──────── The data

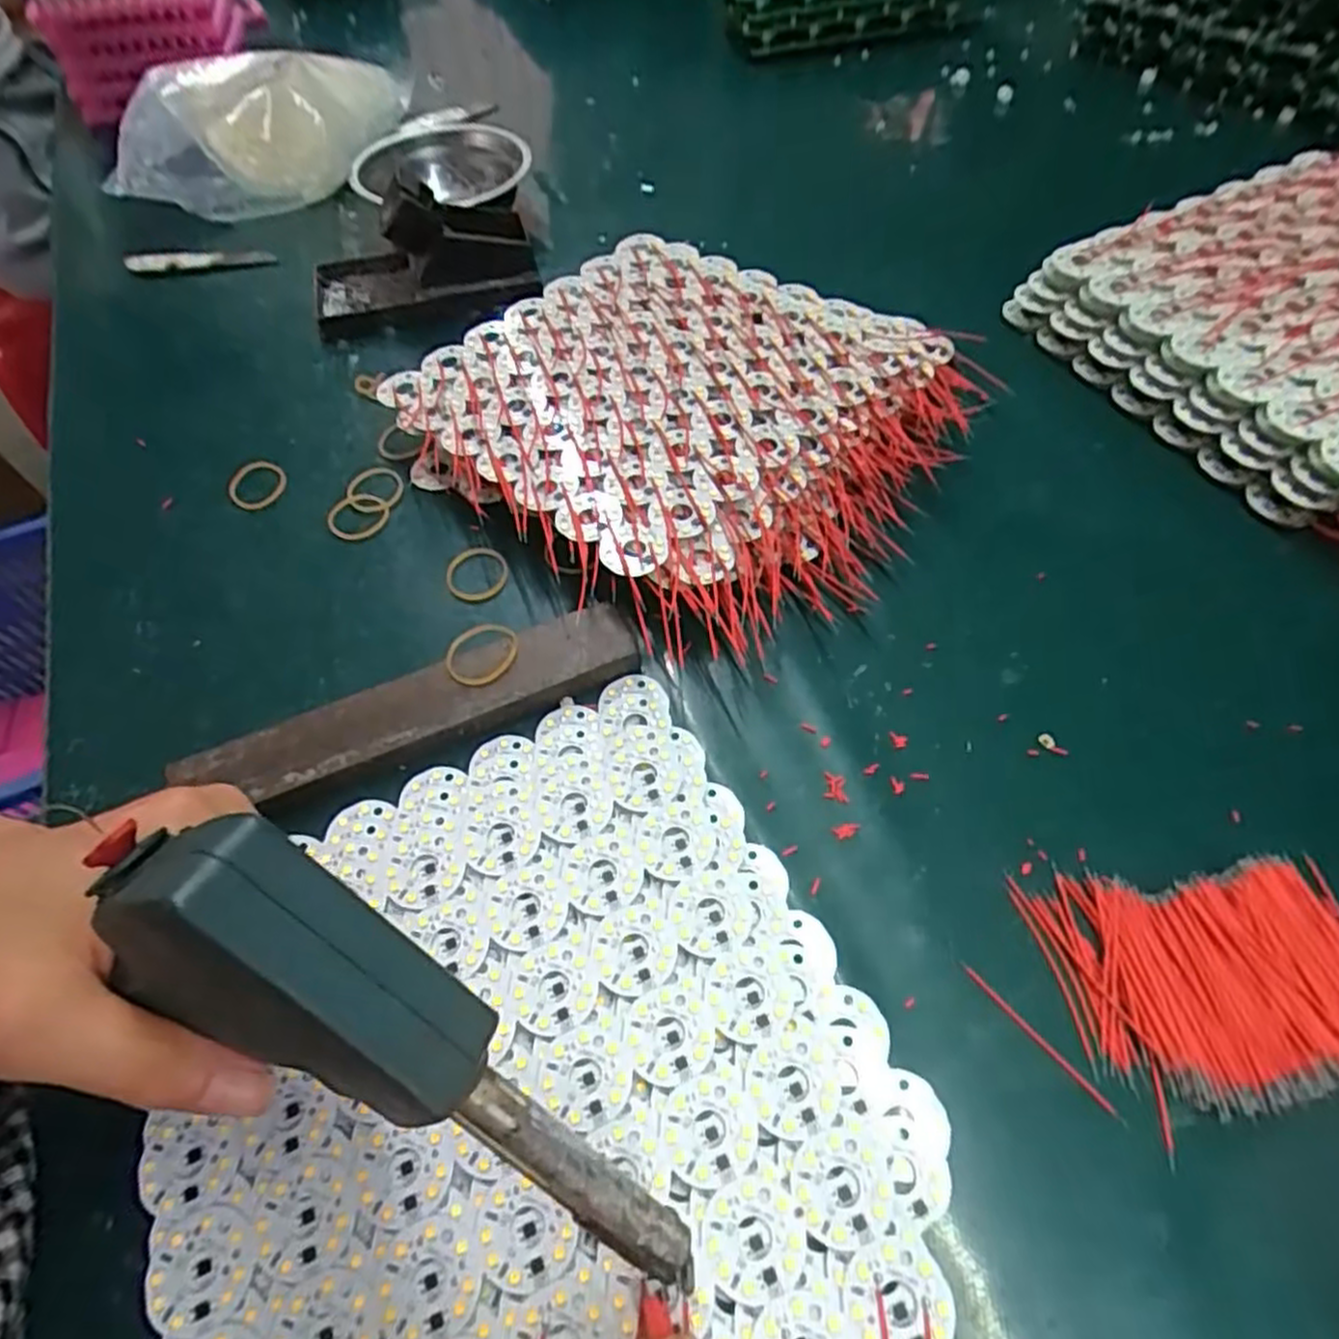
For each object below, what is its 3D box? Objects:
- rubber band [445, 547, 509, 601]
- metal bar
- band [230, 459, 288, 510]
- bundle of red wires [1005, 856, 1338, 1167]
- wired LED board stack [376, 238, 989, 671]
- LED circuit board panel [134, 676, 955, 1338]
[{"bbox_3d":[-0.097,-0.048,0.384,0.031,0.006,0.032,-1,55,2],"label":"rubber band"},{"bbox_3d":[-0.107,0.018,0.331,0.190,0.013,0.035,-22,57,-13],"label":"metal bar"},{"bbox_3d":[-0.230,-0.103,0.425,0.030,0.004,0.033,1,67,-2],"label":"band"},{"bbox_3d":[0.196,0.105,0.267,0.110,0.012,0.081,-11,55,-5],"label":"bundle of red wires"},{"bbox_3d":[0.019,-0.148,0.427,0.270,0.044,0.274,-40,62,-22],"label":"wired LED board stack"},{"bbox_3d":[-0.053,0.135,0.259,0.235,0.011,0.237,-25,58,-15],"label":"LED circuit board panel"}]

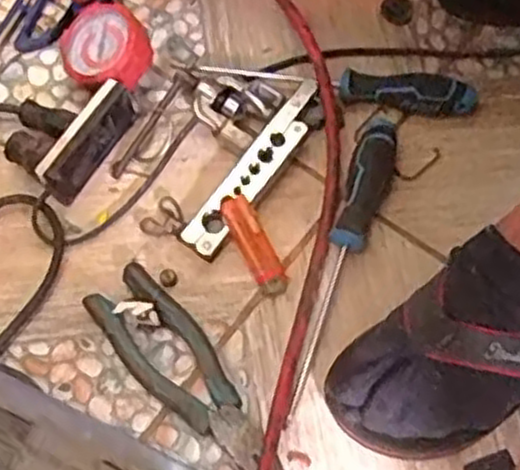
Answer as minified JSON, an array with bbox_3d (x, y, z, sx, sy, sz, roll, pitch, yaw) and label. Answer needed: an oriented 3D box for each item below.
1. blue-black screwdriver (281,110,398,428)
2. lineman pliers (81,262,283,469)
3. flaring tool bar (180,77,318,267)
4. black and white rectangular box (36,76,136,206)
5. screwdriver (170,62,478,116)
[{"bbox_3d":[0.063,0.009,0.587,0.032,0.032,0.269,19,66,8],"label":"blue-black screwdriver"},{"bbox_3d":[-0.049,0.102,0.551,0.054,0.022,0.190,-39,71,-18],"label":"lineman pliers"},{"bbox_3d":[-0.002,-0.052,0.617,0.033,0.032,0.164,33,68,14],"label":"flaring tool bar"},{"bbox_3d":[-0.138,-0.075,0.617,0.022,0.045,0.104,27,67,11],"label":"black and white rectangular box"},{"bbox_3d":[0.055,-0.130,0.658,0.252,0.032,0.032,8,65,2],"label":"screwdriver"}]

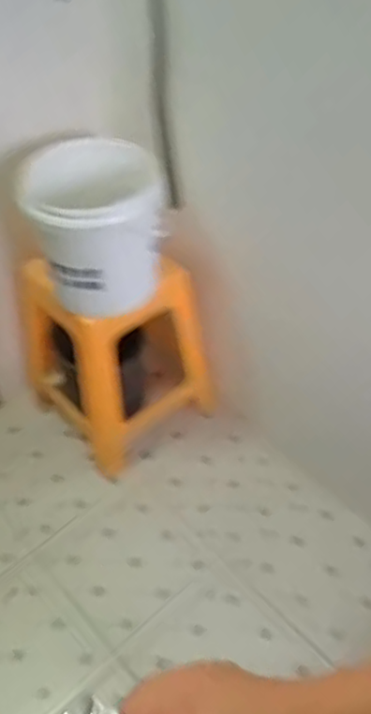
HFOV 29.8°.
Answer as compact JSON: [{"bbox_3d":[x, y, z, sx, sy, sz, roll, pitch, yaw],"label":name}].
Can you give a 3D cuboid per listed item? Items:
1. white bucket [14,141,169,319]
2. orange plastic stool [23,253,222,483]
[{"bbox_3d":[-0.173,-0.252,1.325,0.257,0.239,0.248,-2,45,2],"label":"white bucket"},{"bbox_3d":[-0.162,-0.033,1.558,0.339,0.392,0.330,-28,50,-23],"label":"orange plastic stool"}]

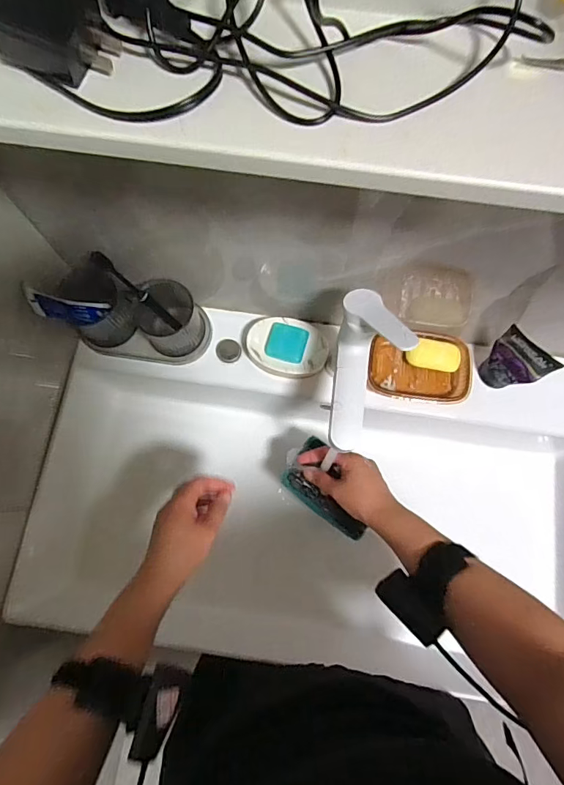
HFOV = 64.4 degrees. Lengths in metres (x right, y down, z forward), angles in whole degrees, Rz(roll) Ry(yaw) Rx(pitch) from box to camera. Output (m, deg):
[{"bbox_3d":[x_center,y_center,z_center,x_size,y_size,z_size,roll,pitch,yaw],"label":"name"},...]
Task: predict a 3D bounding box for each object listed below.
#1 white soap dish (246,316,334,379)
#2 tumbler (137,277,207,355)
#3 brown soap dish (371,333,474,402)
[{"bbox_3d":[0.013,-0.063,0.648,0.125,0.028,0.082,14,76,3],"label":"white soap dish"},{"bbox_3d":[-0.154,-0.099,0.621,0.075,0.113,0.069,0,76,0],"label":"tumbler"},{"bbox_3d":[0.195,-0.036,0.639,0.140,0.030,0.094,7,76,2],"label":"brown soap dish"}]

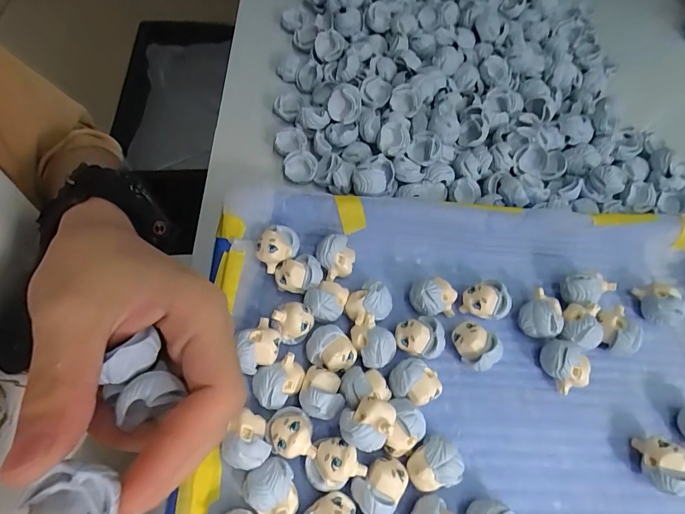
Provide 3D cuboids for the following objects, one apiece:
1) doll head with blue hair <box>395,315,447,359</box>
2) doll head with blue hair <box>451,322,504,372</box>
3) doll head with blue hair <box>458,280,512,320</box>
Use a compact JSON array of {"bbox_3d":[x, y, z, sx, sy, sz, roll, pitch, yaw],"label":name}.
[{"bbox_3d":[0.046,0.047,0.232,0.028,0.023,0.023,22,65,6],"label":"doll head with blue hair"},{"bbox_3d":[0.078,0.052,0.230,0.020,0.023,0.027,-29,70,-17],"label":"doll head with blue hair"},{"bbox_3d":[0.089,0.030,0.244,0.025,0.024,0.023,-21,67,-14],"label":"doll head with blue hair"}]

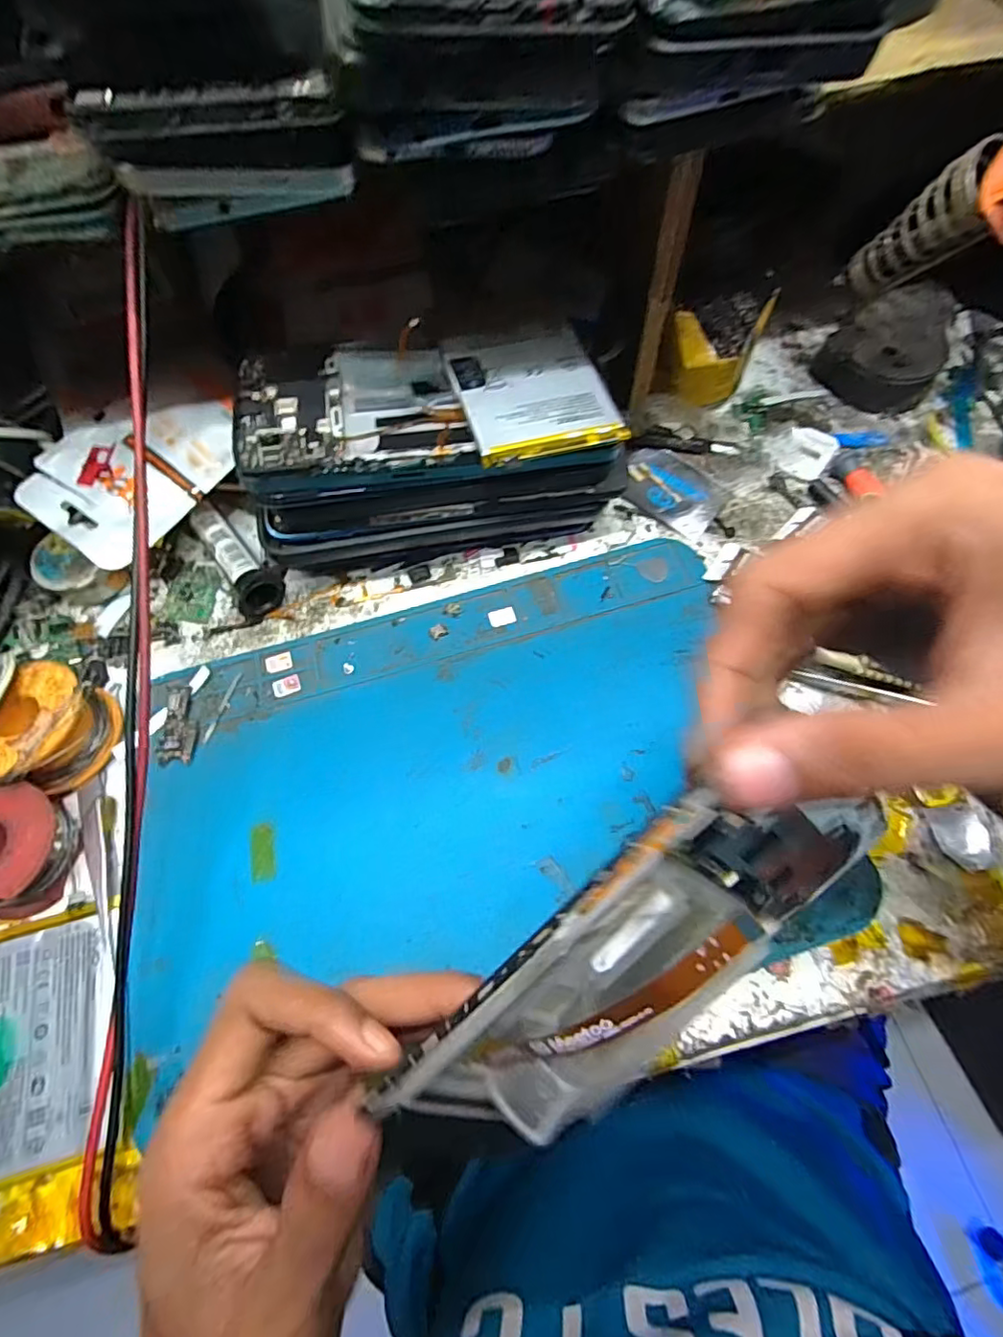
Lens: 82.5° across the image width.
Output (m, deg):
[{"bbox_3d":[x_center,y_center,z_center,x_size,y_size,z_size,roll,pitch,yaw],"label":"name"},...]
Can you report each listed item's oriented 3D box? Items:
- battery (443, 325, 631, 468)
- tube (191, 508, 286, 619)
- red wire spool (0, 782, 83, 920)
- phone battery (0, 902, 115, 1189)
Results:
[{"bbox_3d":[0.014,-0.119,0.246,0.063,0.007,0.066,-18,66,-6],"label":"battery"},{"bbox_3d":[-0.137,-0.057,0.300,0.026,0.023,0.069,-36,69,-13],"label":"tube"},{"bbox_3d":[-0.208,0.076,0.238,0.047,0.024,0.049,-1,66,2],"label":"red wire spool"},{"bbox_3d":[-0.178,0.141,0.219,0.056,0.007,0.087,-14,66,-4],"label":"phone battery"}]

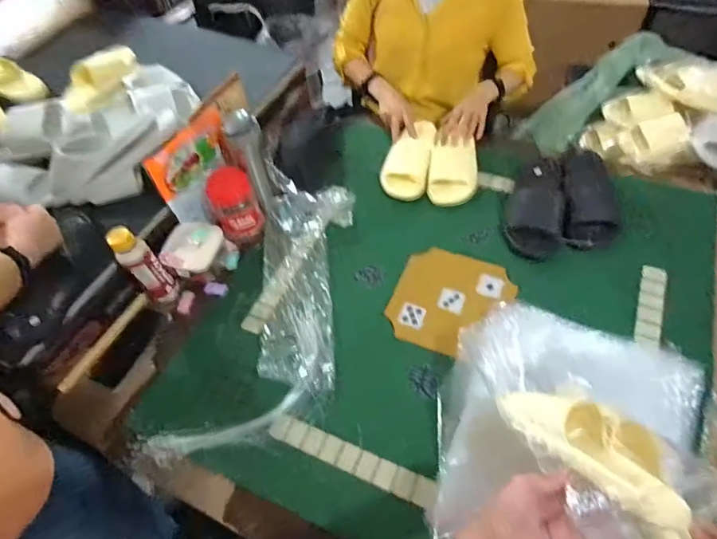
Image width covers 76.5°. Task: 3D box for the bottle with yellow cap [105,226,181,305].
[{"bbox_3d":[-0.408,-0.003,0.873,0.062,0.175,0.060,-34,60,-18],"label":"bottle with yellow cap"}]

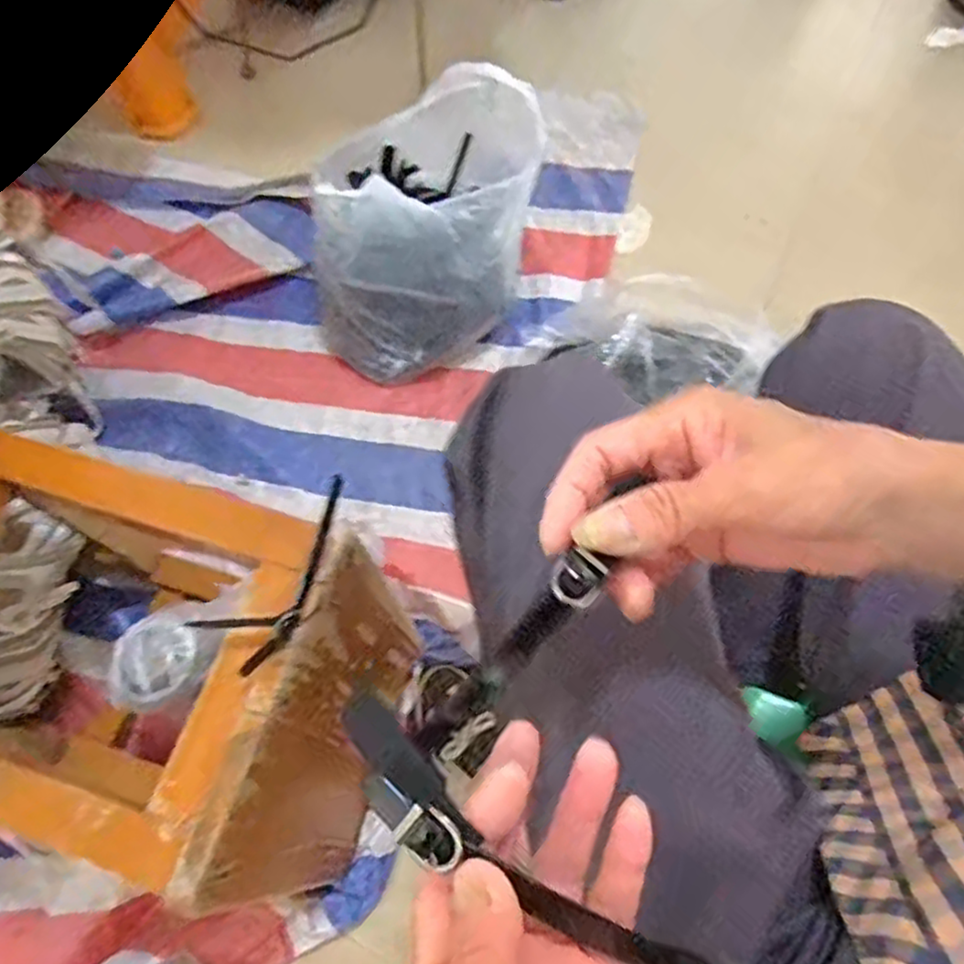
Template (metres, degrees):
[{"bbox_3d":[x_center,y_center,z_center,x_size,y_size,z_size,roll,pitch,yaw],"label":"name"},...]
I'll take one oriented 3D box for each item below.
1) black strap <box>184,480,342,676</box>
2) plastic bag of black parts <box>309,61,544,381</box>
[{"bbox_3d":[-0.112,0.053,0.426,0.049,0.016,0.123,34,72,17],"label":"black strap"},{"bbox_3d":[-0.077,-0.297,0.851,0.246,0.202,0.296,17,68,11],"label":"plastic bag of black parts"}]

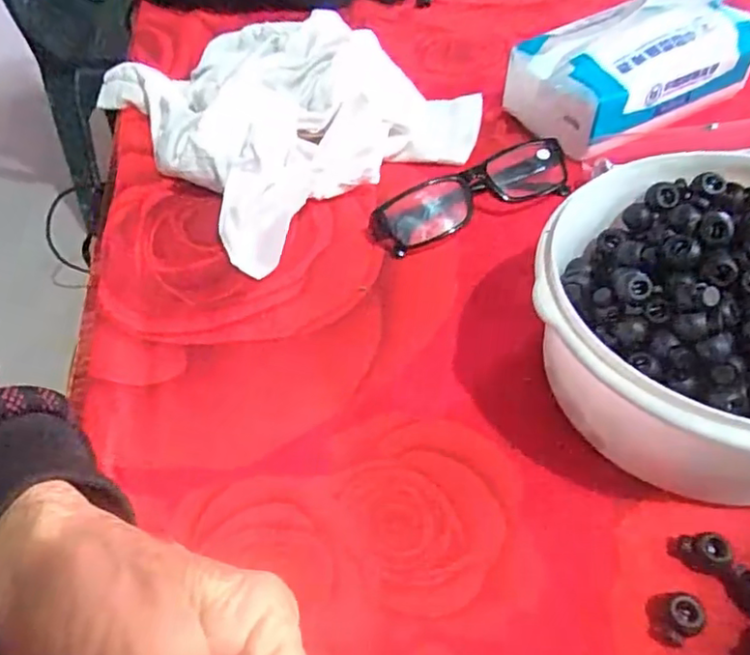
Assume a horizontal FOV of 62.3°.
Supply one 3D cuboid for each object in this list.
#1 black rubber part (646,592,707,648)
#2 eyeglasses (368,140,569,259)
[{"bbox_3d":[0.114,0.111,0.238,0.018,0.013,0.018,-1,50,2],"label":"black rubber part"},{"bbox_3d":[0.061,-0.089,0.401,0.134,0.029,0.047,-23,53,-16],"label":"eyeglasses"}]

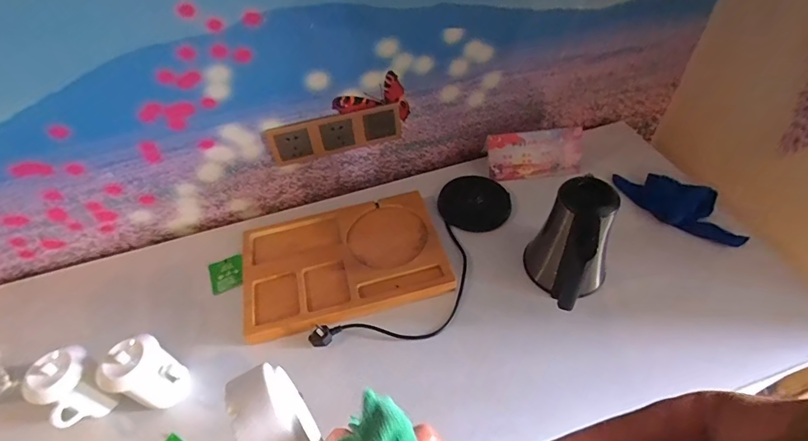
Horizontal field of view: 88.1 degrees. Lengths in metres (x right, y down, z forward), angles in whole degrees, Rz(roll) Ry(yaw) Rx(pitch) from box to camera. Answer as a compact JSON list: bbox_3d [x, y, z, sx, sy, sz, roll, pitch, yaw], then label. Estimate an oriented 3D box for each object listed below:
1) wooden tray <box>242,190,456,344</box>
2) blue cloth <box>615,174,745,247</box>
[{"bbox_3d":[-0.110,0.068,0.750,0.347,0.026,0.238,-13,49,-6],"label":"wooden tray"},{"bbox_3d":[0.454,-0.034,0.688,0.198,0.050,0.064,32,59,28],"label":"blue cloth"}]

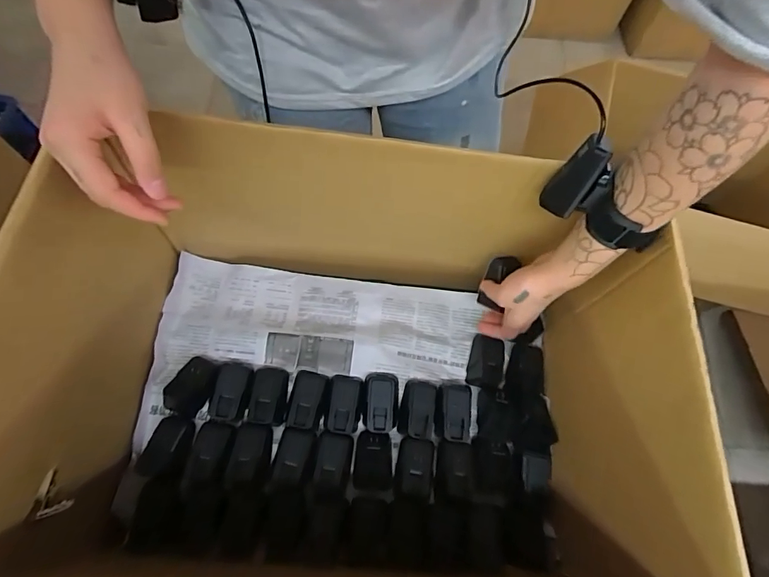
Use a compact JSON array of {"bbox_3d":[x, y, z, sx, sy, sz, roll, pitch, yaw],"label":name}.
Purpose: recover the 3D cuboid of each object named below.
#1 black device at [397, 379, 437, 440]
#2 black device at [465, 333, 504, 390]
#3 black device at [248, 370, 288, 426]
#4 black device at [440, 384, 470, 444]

────────────────

Prompt: From the records above, transcribe without alteration every line from the one with "Can you report" to the one with "- phone battery (0, 902, 115, 1189)", inclusive.

Answer box:
Can you report each listed item's oriented 3D box? Items:
- battery (443, 325, 631, 468)
- tube (191, 508, 286, 619)
- red wire spool (0, 782, 83, 920)
- phone battery (0, 902, 115, 1189)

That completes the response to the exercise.